§ **Work item**: Begin at the line below that holds "left shoulder: (378, 567)" and end at the line that holds "left hip: (483, 379)", transcribing each line exactly and skipping any picture.

Source information START

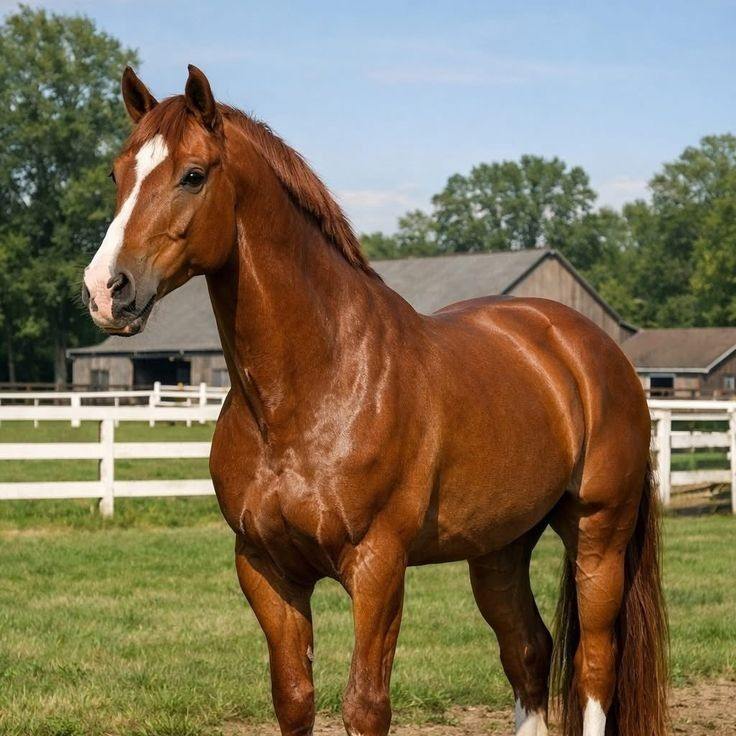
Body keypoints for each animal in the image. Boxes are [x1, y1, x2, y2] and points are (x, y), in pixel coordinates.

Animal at [82, 65, 668, 736]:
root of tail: (591, 349)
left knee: (594, 663)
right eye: (118, 174)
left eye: (193, 174)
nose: (106, 289)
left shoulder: (378, 567)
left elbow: (365, 706)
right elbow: (294, 697)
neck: (309, 393)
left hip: (598, 533)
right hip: (499, 549)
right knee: (528, 651)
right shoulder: (265, 568)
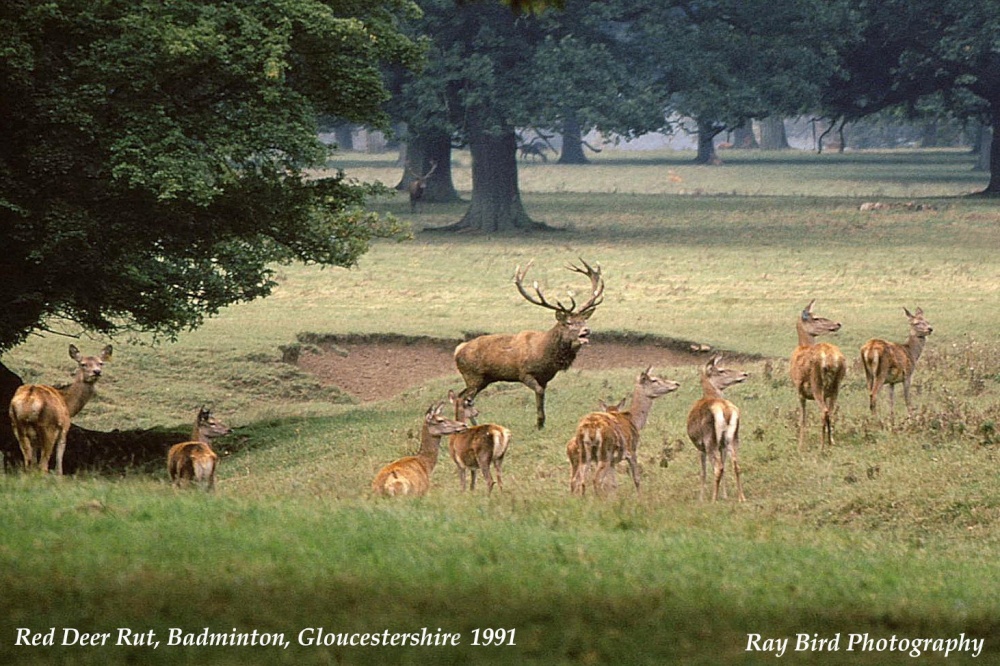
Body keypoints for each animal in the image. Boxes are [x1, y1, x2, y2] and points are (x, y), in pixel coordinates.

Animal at [8, 344, 112, 475]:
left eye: (101, 363)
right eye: (83, 364)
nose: (97, 372)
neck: (68, 405)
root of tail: (29, 399)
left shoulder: (34, 438)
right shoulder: (64, 428)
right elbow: (59, 462)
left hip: (17, 426)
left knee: (28, 463)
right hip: (48, 427)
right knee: (43, 465)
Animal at [454, 259, 604, 430]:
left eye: (584, 320)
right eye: (569, 322)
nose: (586, 330)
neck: (545, 355)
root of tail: (458, 350)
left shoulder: (545, 378)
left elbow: (542, 394)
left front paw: (542, 424)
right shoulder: (524, 373)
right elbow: (538, 391)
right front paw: (539, 423)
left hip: (483, 379)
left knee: (461, 396)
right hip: (473, 375)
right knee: (464, 398)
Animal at [569, 367, 680, 495]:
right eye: (654, 380)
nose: (676, 384)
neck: (635, 421)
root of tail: (590, 428)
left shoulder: (613, 461)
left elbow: (613, 484)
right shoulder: (632, 450)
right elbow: (636, 479)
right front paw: (639, 498)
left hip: (584, 454)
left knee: (579, 480)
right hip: (604, 452)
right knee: (596, 479)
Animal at [686, 355, 749, 502]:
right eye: (721, 370)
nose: (744, 374)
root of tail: (726, 410)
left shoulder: (700, 446)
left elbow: (703, 472)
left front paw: (701, 498)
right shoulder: (722, 446)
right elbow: (725, 467)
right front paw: (725, 495)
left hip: (710, 440)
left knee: (718, 467)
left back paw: (713, 499)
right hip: (732, 438)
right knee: (736, 464)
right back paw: (741, 497)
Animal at [790, 300, 846, 453]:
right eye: (815, 318)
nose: (838, 323)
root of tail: (831, 359)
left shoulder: (799, 390)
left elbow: (802, 419)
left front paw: (800, 446)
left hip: (816, 383)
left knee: (824, 412)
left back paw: (821, 446)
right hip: (836, 385)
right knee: (831, 412)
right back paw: (830, 443)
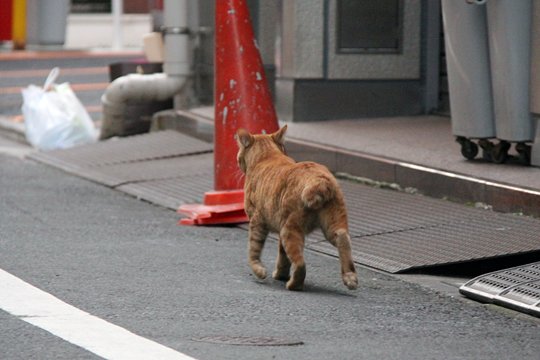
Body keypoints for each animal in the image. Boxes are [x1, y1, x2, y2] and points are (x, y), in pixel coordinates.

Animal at [236, 125, 358, 292]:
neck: (267, 156)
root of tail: (319, 180)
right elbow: (283, 256)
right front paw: (280, 274)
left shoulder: (257, 222)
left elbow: (253, 249)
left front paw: (259, 270)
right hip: (332, 225)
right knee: (343, 239)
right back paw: (350, 277)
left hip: (290, 229)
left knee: (300, 263)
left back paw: (294, 284)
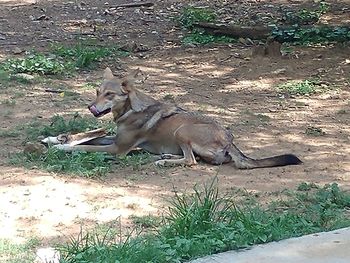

Source information END

§ **Finished exercise**:
left shoulder: (378, 567)
left elbow: (365, 706)
right elbow: (294, 697)
neck: (309, 393)
left hip: (598, 533)
right hip: (499, 549)
right knee: (528, 651)
right shoulder: (265, 568)
Body keypoints for each animal in the image. Boxes are [x1, y1, x2, y2] and points are (x, y), in pixel coordinates.

Animal at [8, 344, 112, 475]:
left eye: (101, 363)
right eye: (83, 364)
nose: (97, 372)
neck: (68, 405)
root of tail: (29, 399)
left shoulder: (34, 438)
right shoulder: (64, 428)
right elbow: (59, 462)
left hip: (17, 426)
left knee: (28, 463)
right hip: (48, 427)
right knee: (43, 465)
Animal at [454, 259, 604, 430]:
left eye: (584, 320)
right eye: (569, 322)
nose: (586, 330)
neck: (545, 355)
root of tail: (458, 350)
left shoulder: (545, 378)
left elbow: (542, 394)
left front paw: (542, 424)
right shoulder: (524, 373)
right elbow: (538, 391)
right front paw: (539, 423)
left hip: (483, 379)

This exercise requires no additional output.